Иногда яйца вырезали из дерева или находили похожую гальку, красили под пасхальное и беспроигрышно сражались им. Пойманных на таком били нещадно и забирали у них весь выигрыш.
– Дай-ка и я проверю, – потребовал Ванька Сорока.
Сысой, разжав пальцы, но не отдавая яйцо, разрешил:
– Проверяй. Можешь пощелкать по нему.
– Нет, дай я посмотрю, а ты мое проверь, – сказал Ванька и, не слушая возражений, положил на ладонь рыбаку червчатое яйцо и забрал светло-коричневое.
Сорока повертел чужое яйцо в руке, пощелкал по нему, даже потряс у уха, как будто проверял свежее ли.
– Мое в порядке? – спросил Ванька.
– Да, – ответил Сысой.
– Еще раз осмотри его, чтобы потом не жаловался, – потребовал Ванька.
Вдовый еще раз осмотрел яйцо, не нашел ничего подозрительного, отдал хозяину. Взамен ему получил светло-коричневое.
– Бьемся? – спросил Ванька.
– Бьемся, – согласился Сысой.
Они ударились носиками – и лопнуло светло-коричневое.
– Не может быть! – не сразу поверил Сысой Вдовый. – А ну, давай задками.
И опять проиграл. Пришлось отдать свое яйцо победителю.
– Я же говорил, что мои яйца самые крепкие! – самодовольно заявил Ванька Сорока.
– Я тоже немало выиграл, – огорченно вздохнув, сказал Сысой.
– Неси их домой, только не объешься с голодухи-то! – весело пожелал Ванька и хитро подмигнул.
– Не объемся, – заверил Вдовый.
В понедельник он выловил в реке овчинный тулуп. Тулуп был великоват, но Вдовый решил оставить его у себя на черный день. Пока особой нужды в деньгах не было. Раньше Сысой спал на голой печи или лавке, а теперь стелил тулуп. На тулупе ему стали сниться такие приятные сны: и женщин он любил до утра, многих и все красавицы, и ел самые вкусные яства. Что интересно, просыпался он ублаженным и сытым, перестал заглядываться на баб, которые, подоткнув рубахи и оголив ноги, полоскали белье в реке, и до вечера не хотел есть. По подсчетам Сысоя Вдового, выигранных яиц ему хватит недели на две, если не больше.

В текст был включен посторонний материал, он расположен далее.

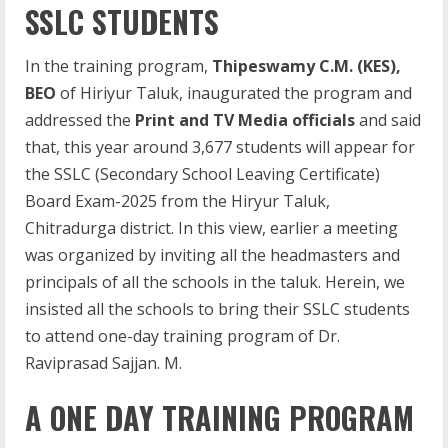
SSLC STUDENTS
In the training program,
Thipeswamy C.M. (KES),
BEO
of Hiriyur Taluk, inaugurated the program and
addressed the
Print and TV Media officials
and said
that, this year around 3,677 students will appear for
the SSLC (Secondary School Leaving Certificate)
Board Exam-2025 from the Hiryur Taluk,
Chitradurga district. In this view, earlier a meeting
was organized by inviting all the headmasters and
principals of all the schools in the taluk. Herein, we
insisted all the schools to bring their SSLC students
to attend one-day training program of Dr.
Raviprasad Sajjan. M.
A ONE DAY TRAINING PROGRAM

А Ванька Сорока, после ухода Сысоя, достал из кармана целое светло-коричневое, и принялся биться им. Все знали о непобедимости его червчатых яиц, поэтому никто уже не соглашался, но, увидев светло- коричневое, передумывали. И напрасно. Ведьмино яйцо было заговоренное, непобедимое.
В это время на княжеском дворе готовились к пиру. В гриднице – отдельной избе в один покой с сенями – накрывали столы для старших людей Путивля и именитых гостей, а в надпогребницах – для младших. В поварне, хлебне, сытне и пивоварне с раннего утра суетились холопы, готовя многочисленные яства. Гостьба намечалась толстотрапезная.
Гости начали съезжаться к полудню. Старшие подъезжали прямо к крыльцу гридницы, где их встречал тысяцкий Тудор Чурыня, одетый по такому случаю в высокую соболиную горлатую шапку с золотой запоной в виде единорога, ферязь золотую с серебряными вошвами и черным ожерельем, щедро украшенном речным жемчугом, и красные сапоги с золотыми кистями. Младшие слазили с коней у ворот княжеского двора, дальше шли пешком, куда укажет ключник.